I had this second category in mind while grazing through the year 1940 in the Physical Review. I came across a very significant paper—a paper of exceptionally high standing, of direct interest to hundreds of working nuclear physicists—that, after publication, became invisible—or actually publicly invisible. The problem was that it was also of very high interest to the war effort, and it was published by a Russian. By a Soviet. The paper was by G.N. Flerov and K.A. Petrzhak (Spontaneous fission of uranium volume 58, page 89, 1940), and it addressed isotopes U-238, U-235 and U-234 and the influence of neutrons of different energies; their experiments revealed a new type of nuclear transmutation and observed the world’s first occurrence of spontaneous fission. And this of course was a big deal because of the military applications of the continuing series of discoveries on nuclear fission, and so the paper—as monumental as it was—passed without comment and without notice. Not because the paper didn’t merit it, of course, but because the powers that be thought it most prudent not to tip the very secret developmental hand of creating an atomic bomb.

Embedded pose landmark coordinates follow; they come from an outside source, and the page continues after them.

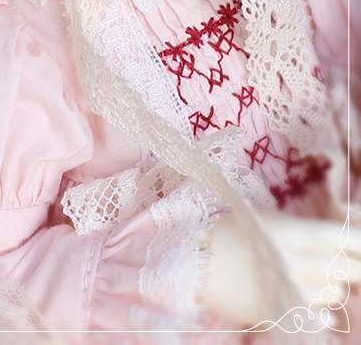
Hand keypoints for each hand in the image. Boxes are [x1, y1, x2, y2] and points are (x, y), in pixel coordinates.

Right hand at [197, 210, 360, 326]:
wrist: (191, 262)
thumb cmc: (229, 233)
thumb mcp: (265, 221)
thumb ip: (301, 232)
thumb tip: (335, 243)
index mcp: (286, 232)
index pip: (336, 237)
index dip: (357, 241)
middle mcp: (290, 261)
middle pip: (339, 266)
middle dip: (350, 264)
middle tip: (351, 262)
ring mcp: (284, 289)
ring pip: (330, 291)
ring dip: (333, 284)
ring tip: (322, 277)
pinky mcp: (277, 312)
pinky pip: (314, 314)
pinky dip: (322, 309)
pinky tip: (321, 306)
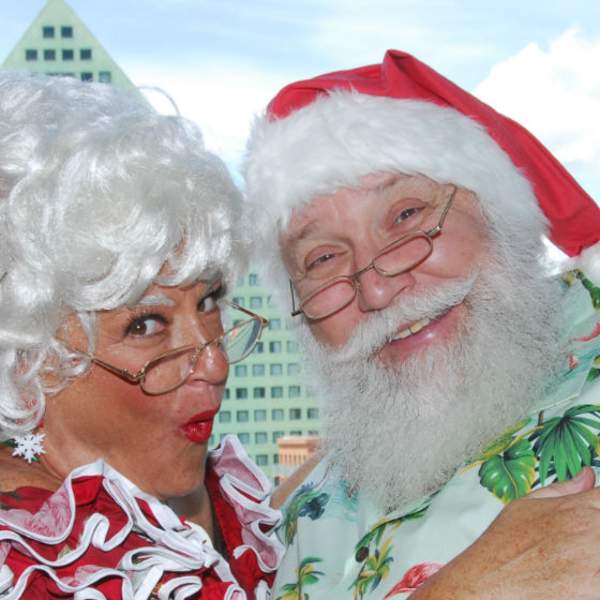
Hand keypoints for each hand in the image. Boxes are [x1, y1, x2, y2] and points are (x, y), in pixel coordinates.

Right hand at [411, 467, 599, 598]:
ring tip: (576, 563)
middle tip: (579, 546)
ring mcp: (598, 565)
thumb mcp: (526, 506)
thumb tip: (587, 475)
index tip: (591, 517)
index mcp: (580, 508)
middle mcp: (594, 532)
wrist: (490, 584)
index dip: (598, 506)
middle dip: (596, 535)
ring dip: (595, 558)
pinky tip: (577, 580)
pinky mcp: (597, 593)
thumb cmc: (504, 546)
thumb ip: (564, 489)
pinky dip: (593, 580)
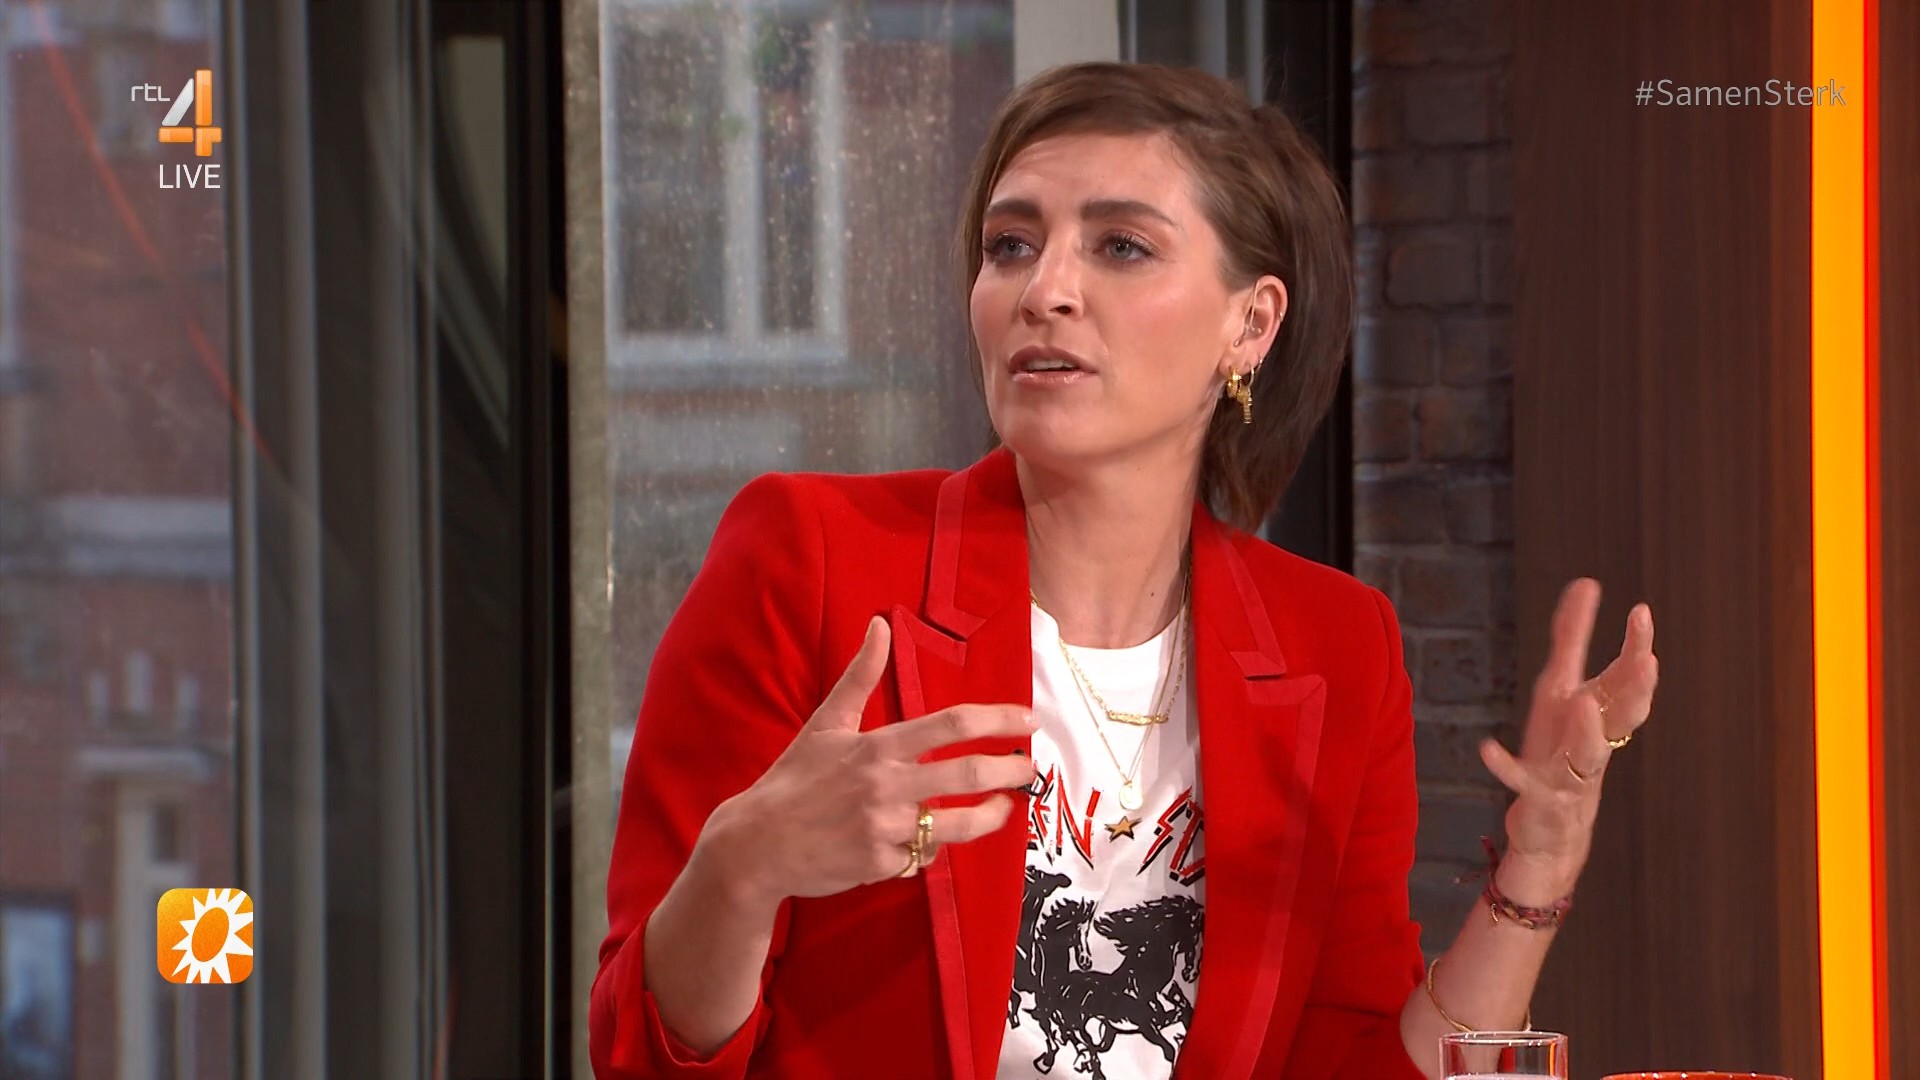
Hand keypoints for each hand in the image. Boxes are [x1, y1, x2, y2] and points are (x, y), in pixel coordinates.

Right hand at [701, 616, 1037, 909]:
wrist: (757, 844)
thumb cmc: (794, 780)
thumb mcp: (826, 723)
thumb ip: (860, 676)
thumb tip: (880, 624)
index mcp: (876, 746)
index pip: (951, 726)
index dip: (997, 719)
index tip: (1026, 719)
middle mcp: (885, 785)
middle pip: (967, 775)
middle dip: (1009, 770)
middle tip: (1029, 767)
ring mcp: (884, 828)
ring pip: (957, 824)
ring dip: (991, 817)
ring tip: (1006, 808)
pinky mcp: (881, 864)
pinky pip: (923, 854)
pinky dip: (930, 847)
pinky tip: (930, 838)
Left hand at [1479, 578, 1657, 900]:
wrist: (1550, 830)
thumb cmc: (1559, 748)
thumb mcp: (1560, 688)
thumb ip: (1572, 638)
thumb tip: (1586, 582)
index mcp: (1600, 716)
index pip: (1628, 681)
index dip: (1637, 648)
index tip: (1641, 610)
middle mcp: (1594, 745)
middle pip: (1624, 717)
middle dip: (1636, 689)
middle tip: (1647, 659)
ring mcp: (1571, 775)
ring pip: (1588, 756)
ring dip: (1587, 731)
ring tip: (1581, 702)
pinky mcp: (1539, 800)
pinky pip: (1524, 784)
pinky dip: (1506, 767)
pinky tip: (1487, 747)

Years later in his book The Advisers, Oppenheimer, Teller and the Superbomb, Herbert York recorded the thoughts of Igor Golovin, who supported the work of Kurchatov who sponsored the research of Flerov and Petrazhak: “the complete lack of any American response to the subject of this discovery was one of the foundations which convinced the Soviets that the Americans were developing the bomb”. As was everyone else, probably. Peter Kapitza, one of the greatest Russian physicists of the century noted (on 12 July 1941) that—based on this work— it was entirely possible that a bomb could be developed that could kill millions of people. And it was right after this that these papers were no longer published in the Physical Review—for national security reasons.

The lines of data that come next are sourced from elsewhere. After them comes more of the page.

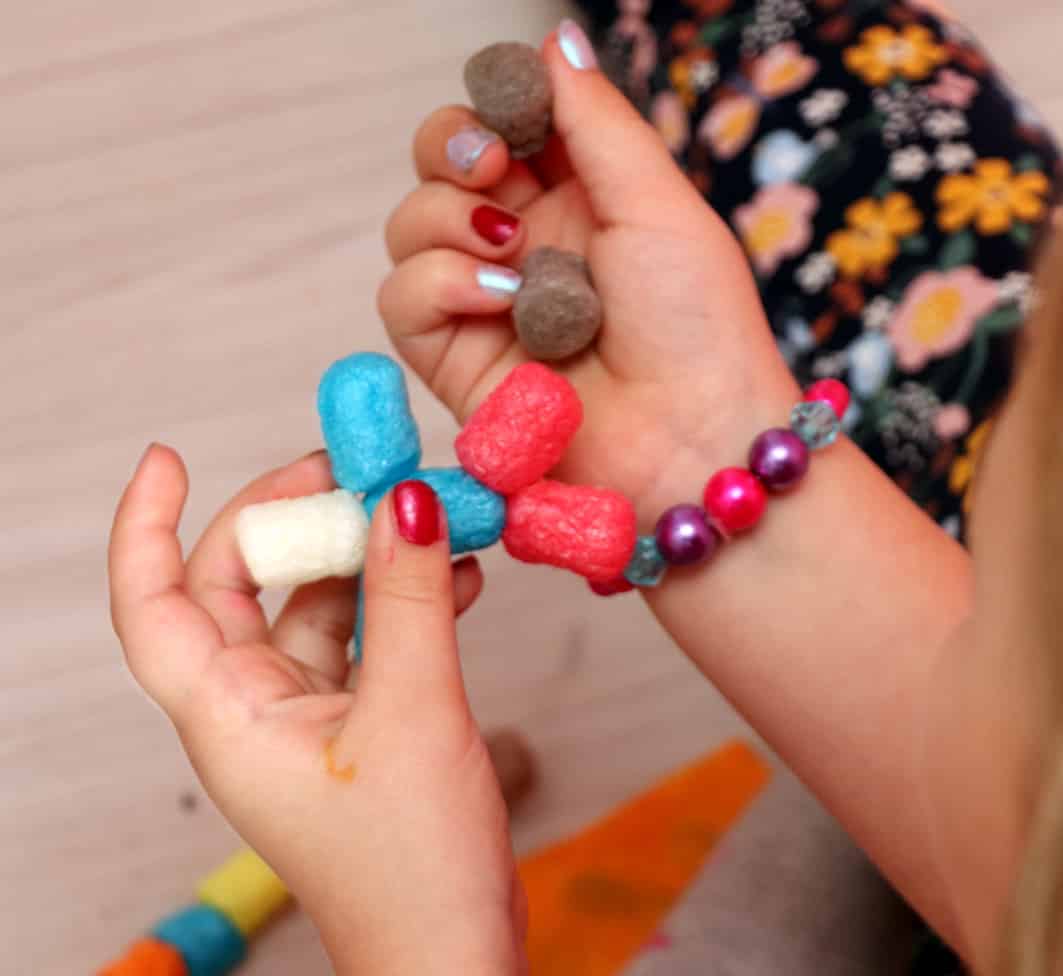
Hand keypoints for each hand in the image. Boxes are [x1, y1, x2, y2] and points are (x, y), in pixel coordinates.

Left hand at [109, 446, 525, 975]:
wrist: (452, 953)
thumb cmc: (412, 865)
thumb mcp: (415, 712)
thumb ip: (409, 599)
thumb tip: (405, 501)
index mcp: (228, 714)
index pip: (153, 603)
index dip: (147, 524)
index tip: (169, 457)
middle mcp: (253, 707)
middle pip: (244, 583)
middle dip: (297, 519)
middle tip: (360, 471)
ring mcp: (306, 713)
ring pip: (319, 603)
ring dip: (370, 556)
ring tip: (431, 515)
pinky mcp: (356, 720)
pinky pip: (368, 634)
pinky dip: (405, 598)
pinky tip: (460, 577)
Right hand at [379, 22, 798, 521]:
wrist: (690, 443)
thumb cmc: (697, 326)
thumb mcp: (656, 202)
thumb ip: (593, 121)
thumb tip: (554, 36)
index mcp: (578, 199)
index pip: (502, 124)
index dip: (492, 105)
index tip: (511, 108)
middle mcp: (523, 245)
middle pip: (439, 165)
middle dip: (451, 148)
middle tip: (492, 167)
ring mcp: (484, 301)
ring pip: (409, 224)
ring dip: (450, 221)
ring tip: (514, 256)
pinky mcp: (454, 358)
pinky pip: (403, 295)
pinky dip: (442, 284)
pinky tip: (500, 301)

There was another reason for not responding to the Soviet paper. On August 14, 1939, Josef Stalin started a letter so:
To the chancellor of
the German Reich, Herr A. Hitler.
And finished it thus:
J. Stalin
The Nazi-Soviet Nonaggression Pact was a pretty good reason for not wanting to "share" with the Soviets.

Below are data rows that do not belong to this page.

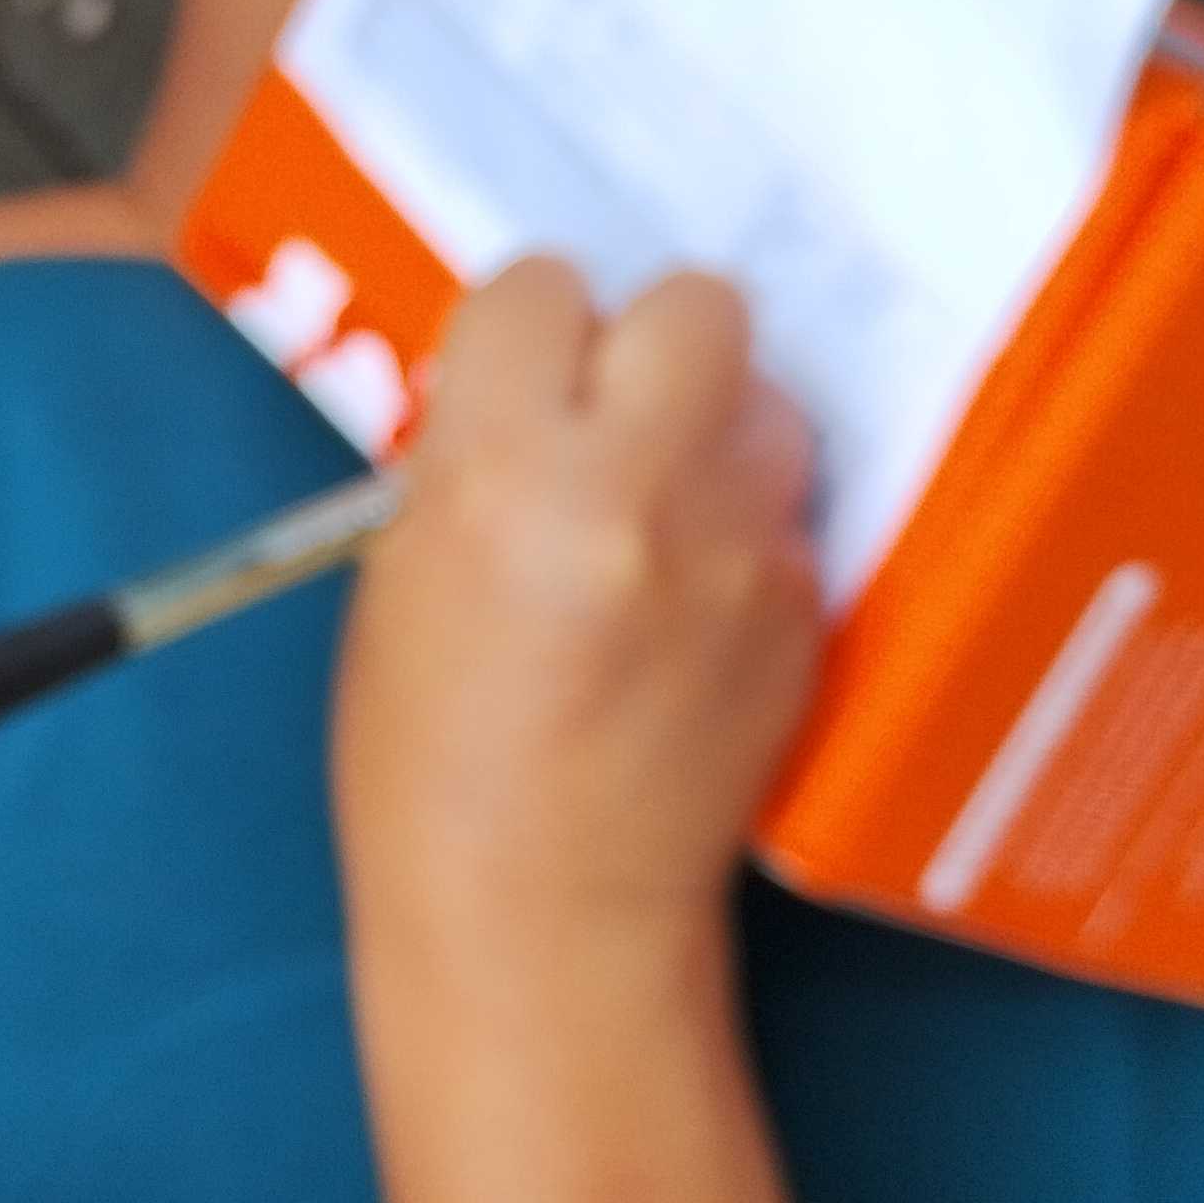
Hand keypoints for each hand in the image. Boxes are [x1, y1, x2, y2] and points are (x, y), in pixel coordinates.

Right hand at [333, 261, 820, 972]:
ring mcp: (738, 553)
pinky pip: (786, 513)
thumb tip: (526, 384)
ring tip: (661, 515)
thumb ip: (468, 457)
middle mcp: (637, 491)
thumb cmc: (431, 766)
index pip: (543, 287)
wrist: (542, 915)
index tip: (520, 378)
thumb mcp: (399, 579)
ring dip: (714, 433)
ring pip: (767, 401)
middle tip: (612, 415)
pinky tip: (691, 609)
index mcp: (502, 473)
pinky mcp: (804, 611)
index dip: (529, 332)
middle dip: (650, 345)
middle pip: (696, 304)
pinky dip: (743, 535)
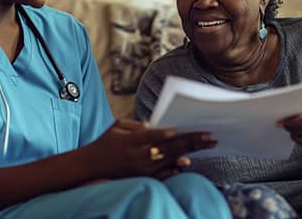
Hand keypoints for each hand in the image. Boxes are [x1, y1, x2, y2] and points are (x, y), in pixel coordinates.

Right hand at [85, 119, 216, 178]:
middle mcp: (139, 155)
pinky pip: (163, 173)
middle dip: (192, 141)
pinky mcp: (143, 177)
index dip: (173, 133)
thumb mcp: (118, 126)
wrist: (91, 166)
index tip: (188, 129)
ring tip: (207, 145)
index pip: (157, 135)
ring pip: (170, 159)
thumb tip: (158, 127)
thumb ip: (137, 125)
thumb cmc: (106, 142)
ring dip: (190, 152)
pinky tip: (187, 163)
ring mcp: (142, 168)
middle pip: (170, 147)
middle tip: (210, 136)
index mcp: (133, 140)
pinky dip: (175, 169)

The Soviets wouldn’t see the light until the Nazis ripped off the curtains
with the start of their June 1941 offensive in Operation Barbarossa, beginning
a brutal attack on Mother Russia that wouldn’t end until the Germans where
defeated by Winter. Keeping the Soviets
out of the loop was a good policy decision.
In a way though it may not have mattered. The only country on earth that had the facilities and resources to develop the bomb was the United States--the sheer amount of energy alone would've consumed something like the majority of all energy resources needed to fight the conventional war for both the Japanese and the Germans. This list goes well on, but that's another story.